#### [EXERCISE INSTRUCTIONS]
Arrange as a Markdown table with the columns "Number" and "Line" the lines that start at the one containing "Graffiti profesional en" and continue through the last line, with both ends included. Omit the pictures and any blank lines.

#### [Data extracted from a collection]
────────────────

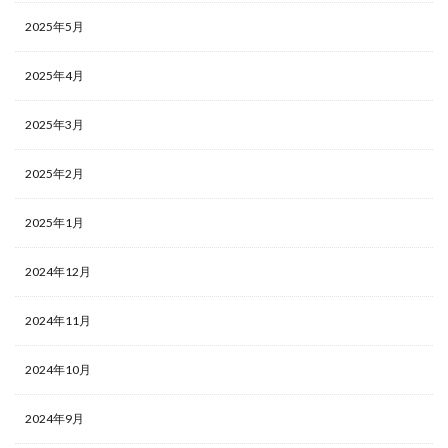
2025年5月
2025年4月
2025年3月
2025年2月
2025年1月
2024年12月
2024年11月
2024年10月
2024年9月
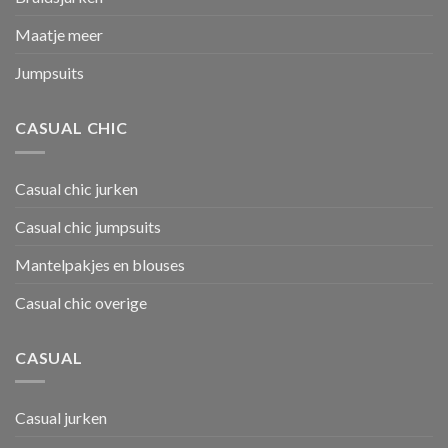
Maatje meer
Jumpsuits
CASUAL CHIC
Casual chic jurken
Casual chic jumpsuits
Mantelpakjes en blouses
Casual chic overige
CASUAL
Casual jurken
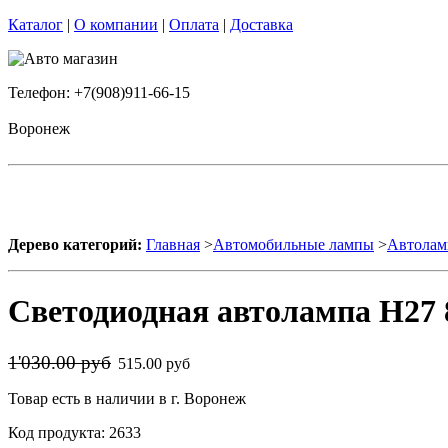
Каталог
|
О компании
|
Оплата
|
Доставка
Телефон: +7(908)911-66-15
Воронеж
Дерево категорий:
Главная
>
Автомобильные лампы
>
Автолам
Светодиодная автолампа H27 
1'030.00 руб
515.00 руб
Товар есть в наличии в г. Воронеж
Код продукта: 2633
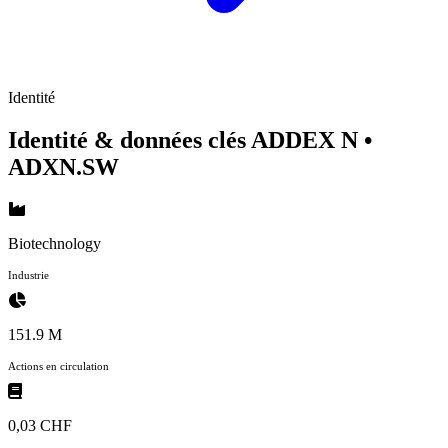
Identité
Identité & données clés ADDEX N
•
ADXN.SW
Biotechnology
Industrie
151.9 M
Actions en circulation
0,03 CHF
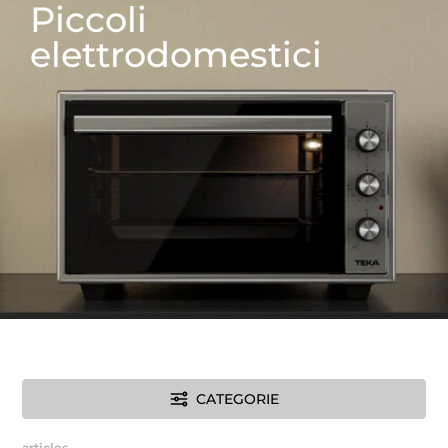
tecnica
Piccoli
elettrodomestici
CATEGORIE
articles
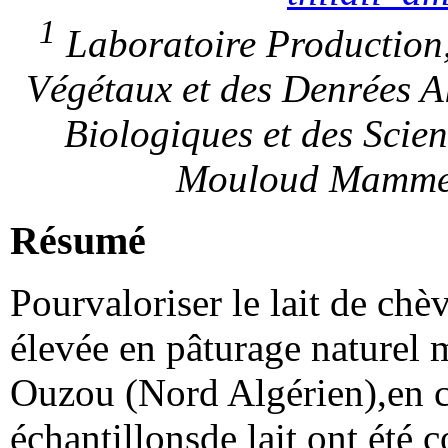
1
Laboratoire Production,
Végétaux et des Denrées A
Biologiques et des Scie
Mouloud Mammeri
Résumé
Pourvaloriser le lait de ch
élevée en pâturage naturel 
Ouzou (Nord Algérien),en 
échantillonsde lait ont été 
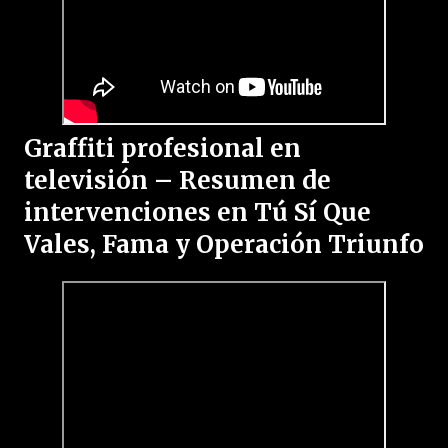
Graffiti profesional en
televisión – Resumen de
intervenciones en Tú Sí Que
Vales, Fama y Operación Triunfo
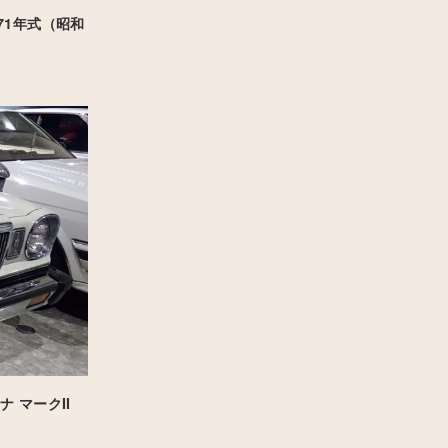
971年式（昭和
 マークII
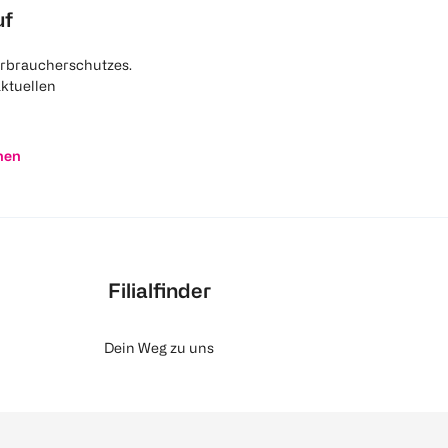
uf
rbraucherschutzes.
aktuellen
nen
Filialfinder
Dein Weg zu uns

────────────────

#### [ANSWER BOX]
| Number | Line |
|---|---|
| 1 | Graffiti profesional en |
| 2 | televisión – Resumen de |
| 3 | intervenciones en Tú Sí Que |
| 4 | Vales, Fama y Operación Triunfo |
| 5 | 971年式（昭和 |
| 6 |  マークII |
| 7 | uf |
| 8 | rbraucherschutzes. |
| 9 | aktuellen |
| 10 | nen |
| 11 | Filialfinder |
| 12 | Dein Weg zu uns |